Electric kettles have slowly started replacing traditional hob kettles, because electric kettles generally heat faster and are thought to be safer and more efficient to operate. Typically, electric kettles are very safe to use, but they may hold some dangers as well. It is always important to read the manufacturer’s instructions prior to operating one.
Safety Devices Inside an Electric Kettle
Most electric kettles come with two automatic safety devices that protect the heating element. These devices are triggered in the event that the kettle is inadvertently turned on with no water in it, or in the event that the kettle boils dry from running too long. The device turns the kettle off, to prevent the heating element from burning up. If the safety devices malfunction, the heating element could burn up and would need to be replaced. In rare cases, a fire could occur if the kettle is left unattended. Many electric kettles also come with a safety device that automatically shuts the kettle off once the water begins to boil. If this safety feature malfunctions, again the heating element can burn up, or a fire could occur.

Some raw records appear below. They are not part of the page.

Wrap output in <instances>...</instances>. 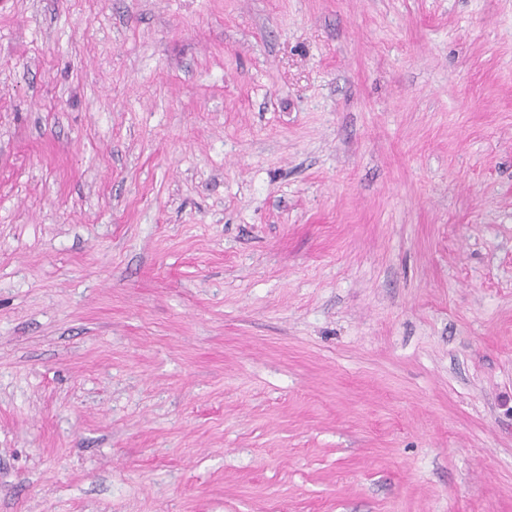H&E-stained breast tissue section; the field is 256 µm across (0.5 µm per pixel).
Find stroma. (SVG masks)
Here are the masks:
<instances>
[{
	"label": "stroma",
	"mask_w": 512,
	"mask_h": 512,
	"mask_svg": "<svg viewBox=\"0 0 512 512\" xmlns=\"http://www.w3.org/2000/svg\"><path fill=\"white\" fill-rule=\"evenodd\" d=\"M0 512H512V0H0Z\"/></svg>",
	"instance_id": "stroma-1"
}]
</instances>
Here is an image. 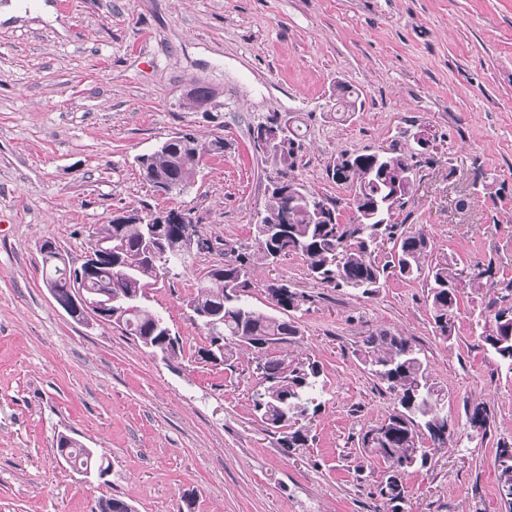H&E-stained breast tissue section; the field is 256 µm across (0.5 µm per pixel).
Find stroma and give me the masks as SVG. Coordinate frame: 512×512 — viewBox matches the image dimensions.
<instances>
[{
  "instance_id": "stroma-1",
  "label": "stroma",
  "mask_w": 512,
  "mask_h": 512,
  "mask_svg": "<svg viewBox=\"0 0 512 512\" xmlns=\"http://www.w3.org/2000/svg\"><path fill=\"white\" fill-rule=\"evenodd\" d=\"M0 20V512H96L119 497L133 512H387L375 494L384 464L361 445L393 398L355 354L369 331L413 340L447 389L455 426L430 470L408 480L411 512H507L497 441L512 442V374L480 336L490 304L512 303V0H18ZM50 15H43V6ZM361 112L338 117L336 82ZM215 88L220 111L187 108ZM291 118L303 143L296 173L352 211L327 166L343 151L405 147L410 125L437 133L420 185L398 221L424 229L434 254L464 270L450 339L436 336L427 289L389 280L372 298L316 288L300 256L283 277L317 293L302 334L279 346L323 366L322 408L305 448L282 447L252 411L253 355L204 362L206 332L188 302L212 265L251 245L271 169L252 129ZM224 139L180 195H161L136 159L173 133ZM485 173L491 191H477ZM191 209L214 251L177 267L151 302L182 338L164 361L106 324L74 321L43 283L41 247L81 263L89 235L130 209ZM492 429L465 440L466 404ZM68 434L110 468L87 480L56 451ZM193 505H186L185 495Z\"/></svg>"
}]
</instances>
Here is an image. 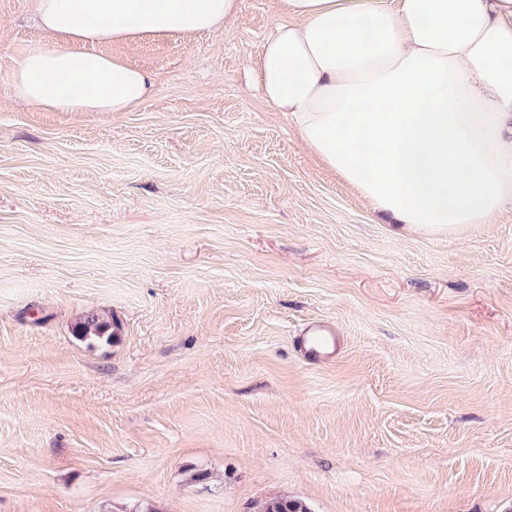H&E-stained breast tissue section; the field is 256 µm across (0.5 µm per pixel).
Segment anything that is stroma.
I'll use <instances>...</instances> for the list:
<instances>
[{"mask_svg":"<svg viewBox=\"0 0 512 512\" xmlns=\"http://www.w3.org/2000/svg\"><path fill=\"white\" fill-rule=\"evenodd\" d=\"M31 10L0 0V512H512V211L418 234L321 166L254 83L277 0L103 45L155 77L132 112L16 100ZM110 328V322L101 320L98 316L92 315L77 326L75 336H78L80 339L107 343L114 337ZM298 347L309 363L331 361L341 346L340 337L333 328L323 322H312L298 337Z\"/></svg>","mask_w":512,"mask_h":512,"instance_id":"1","label":"stroma"}]
</instances>
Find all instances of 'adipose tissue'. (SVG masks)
Listing matches in <instances>:
<instances>
[{
  "instance_id": "obj_1",
  "label": "adipose tissue",
  "mask_w": 512,
  "mask_h": 512,
  "mask_svg": "<svg viewBox=\"0 0 512 512\" xmlns=\"http://www.w3.org/2000/svg\"><path fill=\"white\" fill-rule=\"evenodd\" d=\"M253 76L318 161L419 234L512 210V0H278ZM239 0H33L13 71L45 112H130L149 71L102 45L223 26ZM56 75L46 85L45 75Z\"/></svg>"
}]
</instances>
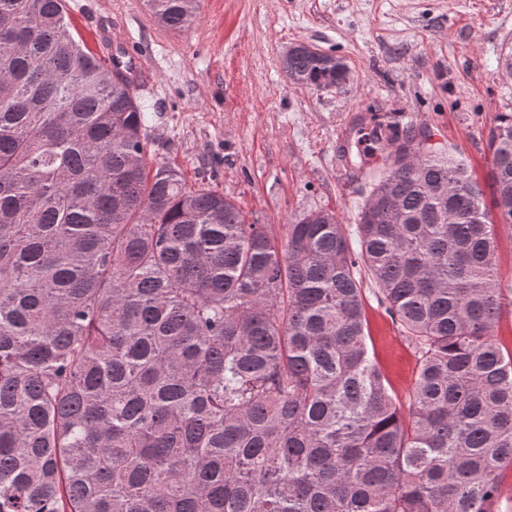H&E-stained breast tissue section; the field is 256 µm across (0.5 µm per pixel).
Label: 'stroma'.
Here are the masks:
<instances>
[{"label": "stroma", "instance_id": "stroma-1", "mask_svg": "<svg viewBox=\"0 0 512 512\" xmlns=\"http://www.w3.org/2000/svg\"><path fill=\"white\" fill-rule=\"evenodd\" d=\"M75 32H125L154 73L149 166L198 183L216 165V190L249 221L282 227L314 208L354 224L377 175L356 121L426 124L432 141L464 160L491 191L487 133L512 112V0H199L177 32L146 0H66ZM309 44L342 59V88L293 85L288 47ZM370 351L401 400L417 365L375 296L366 299Z\"/></svg>", "mask_w": 512, "mask_h": 512}]
</instances>
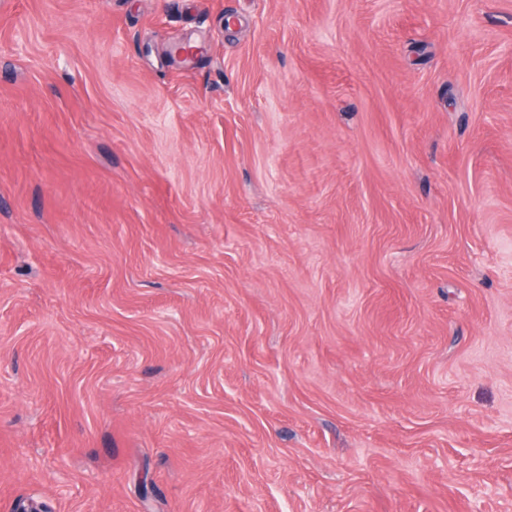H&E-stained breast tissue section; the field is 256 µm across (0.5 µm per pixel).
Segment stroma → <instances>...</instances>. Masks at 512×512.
<instances>
[{"mask_svg": "<svg viewBox=\"0 0 512 512\" xmlns=\"http://www.w3.org/2000/svg\"><path fill=\"white\" fill-rule=\"evenodd\" d=\"M33 506L512 512V0H0Z\"/></svg>", "mask_w": 512, "mask_h": 512, "instance_id": "35a3bbf8", "label": "stroma"}]
</instances>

Exposed or Concealed Heating Elements
Every electric kettle has a heating element. Some are exposed, meaning the heating element is in the tank directly where the water sits. This causes mineral build-up on the element that in time causes the element to malfunction. Other kettles have a concealed heating element. In this case, the element is sealed beneath the water chamber and the water never touches the element. If it doesn’t have a concealed heating element, the element should be cleaned regularly with vinegar and boiling water to clean off all the minerals.
Follow Manufacturer’s Instructions
With each electric kettle purchased, the manufacturer includes a detailed instructional booklet. It is very important to follow all directions listed in the manual to avoid danger. With any electrical product, there’s always a chance of electrical malfunctions.